Food politics that causes hunger and malnutrition
While food should be universally available, it has become a scarce commodity available in sufficient quantities only to those who have adequate resources. The commercialisation of food has led to the starvation of millions of people around the world, majority of who are children. This is one of the biggest blot on humanity and an indictment of the global socio-economic system.
Food insecurity has been a global phenomenon plaguing mainly poor countries. But the COVID-19 pandemic and the ongoing Russia-Ukraine war have conspired to widen the scope of food scarcity and malnutrition. In developed countries the supply of foodstuffs, something previously taken for granted, has not only reduced but prices have also soared.
The annual United Nations World Food Day marked on October 16 was a reminder of this sorry state of affairs, and an opportunity to mobilise all players in the food chain towards food security for everyone on the planet. The 2022 theme is “Leave no one behind”, and seeks to promote global awareness and action for those who suffer from hunger and to highlight the need to ensure healthy diets for all.
Food is covered under the Sustainable Development Goal (SDG) Target 2.1, of ensuring access to safe, nutritious and sufficient food for all people all year round. SDG Target 2.2 also requires countries to eradicate all forms of malnutrition. Unfortunately, these two milestones are yet to be achieved.
According to “The State of Food Security and Nutrition in The World” report published in 2021 by the UN’s Food and Agricultural Organization, it is estimated that between 720 and 811 million people in the world faced hunger in 2020 – as many as 161 million more than in 2019. Nearly 2.37 billion people did not have access to adequate food in 2020 – an increase of 320 million people in just one year.
The report noted that no region across the world has been spared from the vagaries of food insecurity as a result of spiralling costs and climate related phenomena. Furthermore, the COVID-19 pandemic exacerbated an already worsening situation by adversely affecting farming activities, industrial food production and disruption of food supply chains.
However, the issue of food goes beyond its wholesomeness or availability. Some powerful countries use food as a political weapon. It is especially immoral that millions of metric tons of food are wasted in Western countries, while millions of children die from hunger and malnutrition in developing countries.

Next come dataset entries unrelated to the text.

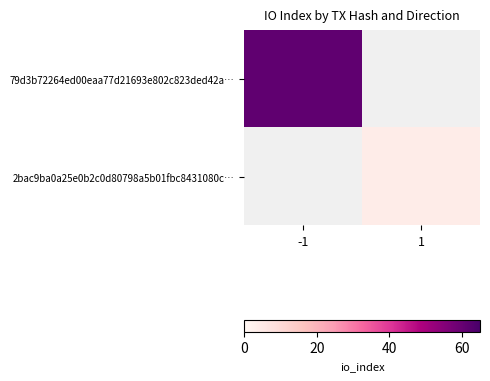

Is the value of 79d3b72264ed00eaa77d21693e802c823ded42a… at 1 greater than the value of 2bac9ba0a25e0b2c0d80798a5b01fbc8431080c… at 1?

No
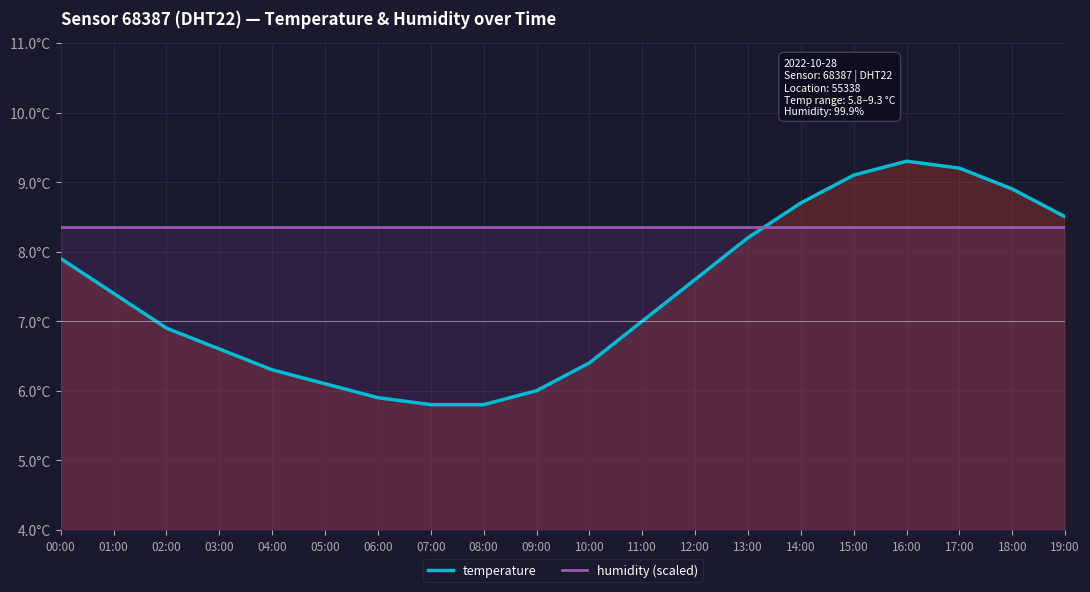

At 17:00, list the series in order from smallest to largest.

humidity (scaled), temperature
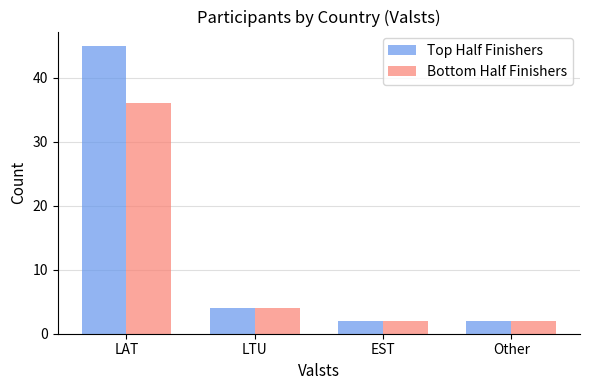

How many categories are shown in the chart?

4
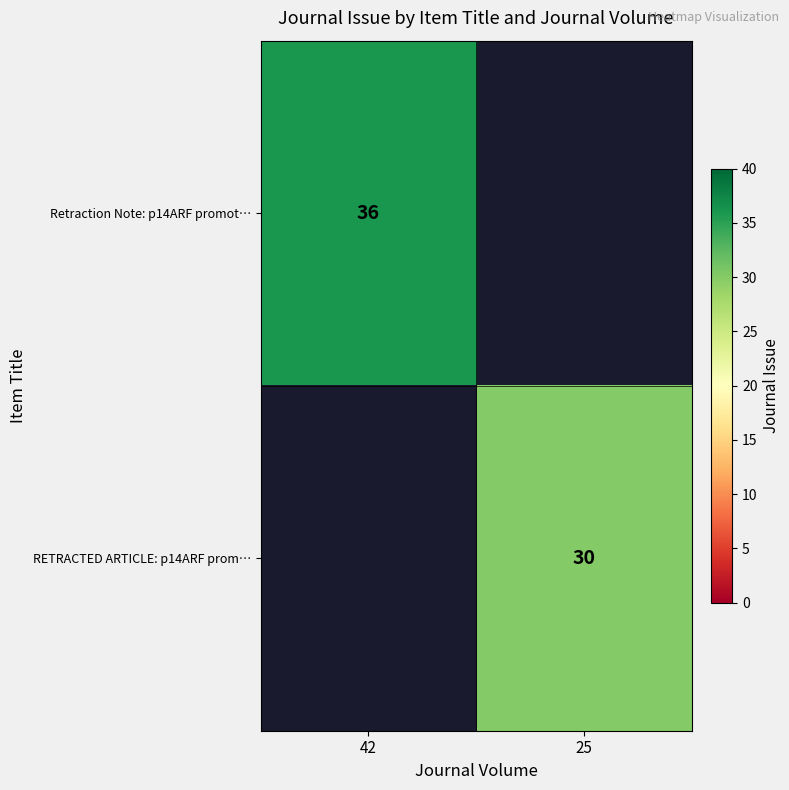

Is it true that Retraction Note: p14ARF promot… equals 55.6 at 42?

False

The controversy surrounding Genetically Modified Foods (GMOs) is also unresolved in many countries. In Kenya for instance, this has been a hot and controversial topic, with the new government promising to legalize the growing, production and sale of these foods in the country after remaining illegal for years. In fact, GMOs are illegal in most countries in the region.
Food safety is also another sensitive issue that needs to be resolved. Developing countries have accused developed countries of duping expired food in their countries either as aid or as cheap and affordable foods. But since beggars cannot be choosers, poor countries have little or no choice but to consume the suspect products.
Obviously, the problem moves from one of hunger to one of ill health due to the toxicity of the consumed food. Sadly, there is no enforcement agency that can call the food donors to account and even make them pay for the medical costs accrued from food poisoning. This is subhuman treatment that equates humans to animals.
For the African continent, few cannot understand how a population almost equal to that of China cannot feed itself while the continent has one of the most fertile lands in the world. Even countries that have very small arable land comparable to their population are able to achieve food self-sufficiency.
— The writer is a PhD student in International Relations.